Chain Rule — padho-wiki

In short

The chain rule says: to differentiate a composite function f(g(x)), multiply the derivative of the outer function (evaluated at the inner function) by the derivative of the inner function. In Leibniz notation: \dfrac{dy}{dx} = \dfrac{dy}{du} \cdot \dfrac{du}{dx}.

Take f(x) = (3x + 1)^5. You want its derivative.

You already know the power rule: the derivative of x^5 is 5x^4. But here the thing being raised to the fifth power is not x — it is 3x + 1. If you blindly write 5(3x + 1)^4 and stop, you get the wrong answer. The correct answer is 5(3x + 1)^4 \cdot 3 = 15(3x + 1)^4. That extra factor of 3 is not a minor detail — it is the entire point.

Where does the 3 come from? It comes from the rate at which the inside of the function is changing. The expression 3x + 1 changes three times as fast as x itself, and that scaling factor has to appear in the derivative. The rule that accounts for this is called the chain rule, and it is the single most-used differentiation rule in all of calculus.

Without the chain rule, you can only differentiate simple building blocks — polynomials, basic trig functions, exponentials. With it, you can differentiate anything built by plugging one function inside another: \sin(x^2), e^{3x}, \sqrt{1 + x^4}, (2x^3 - 7)^{10}, and every composite function you will ever meet.
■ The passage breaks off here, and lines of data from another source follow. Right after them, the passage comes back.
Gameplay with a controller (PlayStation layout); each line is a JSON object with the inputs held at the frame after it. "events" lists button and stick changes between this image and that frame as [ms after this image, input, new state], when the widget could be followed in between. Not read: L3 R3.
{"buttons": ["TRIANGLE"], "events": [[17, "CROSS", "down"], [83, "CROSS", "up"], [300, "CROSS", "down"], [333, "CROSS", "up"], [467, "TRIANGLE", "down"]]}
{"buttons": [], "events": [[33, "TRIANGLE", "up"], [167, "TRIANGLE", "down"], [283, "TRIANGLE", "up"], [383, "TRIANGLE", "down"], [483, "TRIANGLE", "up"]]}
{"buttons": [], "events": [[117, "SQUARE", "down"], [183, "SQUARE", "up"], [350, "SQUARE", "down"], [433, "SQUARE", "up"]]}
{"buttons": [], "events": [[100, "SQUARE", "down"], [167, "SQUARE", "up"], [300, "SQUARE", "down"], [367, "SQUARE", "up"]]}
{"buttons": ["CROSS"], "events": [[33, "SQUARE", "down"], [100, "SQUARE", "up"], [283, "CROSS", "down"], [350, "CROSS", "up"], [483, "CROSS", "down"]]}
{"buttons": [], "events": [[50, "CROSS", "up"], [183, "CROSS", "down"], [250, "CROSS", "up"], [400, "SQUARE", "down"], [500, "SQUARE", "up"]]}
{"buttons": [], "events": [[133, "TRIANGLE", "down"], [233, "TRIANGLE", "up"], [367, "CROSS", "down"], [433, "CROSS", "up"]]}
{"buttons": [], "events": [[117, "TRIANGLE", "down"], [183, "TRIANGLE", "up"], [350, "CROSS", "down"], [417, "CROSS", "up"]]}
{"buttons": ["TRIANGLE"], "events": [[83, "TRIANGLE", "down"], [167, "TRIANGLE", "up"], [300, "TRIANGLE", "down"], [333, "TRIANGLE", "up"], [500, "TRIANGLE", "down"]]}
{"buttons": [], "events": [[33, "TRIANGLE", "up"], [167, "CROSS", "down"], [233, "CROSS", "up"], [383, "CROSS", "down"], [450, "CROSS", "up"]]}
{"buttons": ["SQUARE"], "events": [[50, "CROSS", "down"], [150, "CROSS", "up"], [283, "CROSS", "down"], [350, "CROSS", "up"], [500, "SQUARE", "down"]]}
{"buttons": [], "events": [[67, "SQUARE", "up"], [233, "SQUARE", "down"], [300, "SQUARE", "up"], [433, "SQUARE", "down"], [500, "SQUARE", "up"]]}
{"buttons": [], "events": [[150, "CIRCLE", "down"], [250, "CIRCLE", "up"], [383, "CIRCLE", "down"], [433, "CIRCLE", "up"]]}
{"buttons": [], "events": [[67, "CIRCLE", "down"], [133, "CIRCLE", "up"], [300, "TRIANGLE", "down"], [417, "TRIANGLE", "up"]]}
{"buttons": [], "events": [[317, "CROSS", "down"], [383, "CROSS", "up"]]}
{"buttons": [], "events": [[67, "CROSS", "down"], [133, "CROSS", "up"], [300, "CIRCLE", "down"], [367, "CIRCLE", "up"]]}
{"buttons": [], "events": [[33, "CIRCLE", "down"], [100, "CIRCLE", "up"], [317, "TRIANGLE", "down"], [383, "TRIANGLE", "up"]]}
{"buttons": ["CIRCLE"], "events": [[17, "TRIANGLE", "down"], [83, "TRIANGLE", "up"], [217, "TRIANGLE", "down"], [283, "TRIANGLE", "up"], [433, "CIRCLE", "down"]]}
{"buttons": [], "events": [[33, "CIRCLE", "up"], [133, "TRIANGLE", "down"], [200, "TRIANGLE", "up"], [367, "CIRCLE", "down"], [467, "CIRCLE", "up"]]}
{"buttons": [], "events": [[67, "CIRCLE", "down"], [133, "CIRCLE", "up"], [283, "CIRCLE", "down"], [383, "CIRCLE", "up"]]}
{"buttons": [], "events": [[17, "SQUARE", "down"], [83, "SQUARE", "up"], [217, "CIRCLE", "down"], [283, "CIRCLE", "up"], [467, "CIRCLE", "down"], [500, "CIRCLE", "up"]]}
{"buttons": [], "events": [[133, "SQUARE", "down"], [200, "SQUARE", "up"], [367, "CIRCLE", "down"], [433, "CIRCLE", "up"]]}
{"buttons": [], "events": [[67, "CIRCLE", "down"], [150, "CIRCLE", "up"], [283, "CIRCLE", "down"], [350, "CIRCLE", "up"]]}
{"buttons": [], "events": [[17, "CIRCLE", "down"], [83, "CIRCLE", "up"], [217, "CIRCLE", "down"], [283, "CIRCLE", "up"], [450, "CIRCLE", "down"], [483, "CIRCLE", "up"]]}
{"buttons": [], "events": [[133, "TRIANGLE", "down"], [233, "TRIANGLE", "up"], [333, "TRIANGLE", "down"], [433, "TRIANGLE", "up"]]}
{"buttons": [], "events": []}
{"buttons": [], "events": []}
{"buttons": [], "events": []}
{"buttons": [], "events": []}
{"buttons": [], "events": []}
What is happening inside a composite function

Before stating the rule, make sure you can see the two-layer structure of a composite function.

Take y = (3x + 1)^5 again. There are two functions at work:

The inner function: u = 3x + 1. This takes x and produces a new number u.
The outer function: y = u^5. This takes u and raises it to the fifth power.

The composite function chains them: x \xrightarrow{\text{inner}} u \xrightarrow{\text{outer}} y. First x becomes u, then u becomes y.

Here is a second example to make the structure concrete. Take y = \sqrt{x^2 + 9}. The inner function is u = x^2 + 9 — it produces a number. The outer function is y = \sqrt{u} — it takes a square root. The composition: first compute x^2 + 9, then take the square root of whatever you got.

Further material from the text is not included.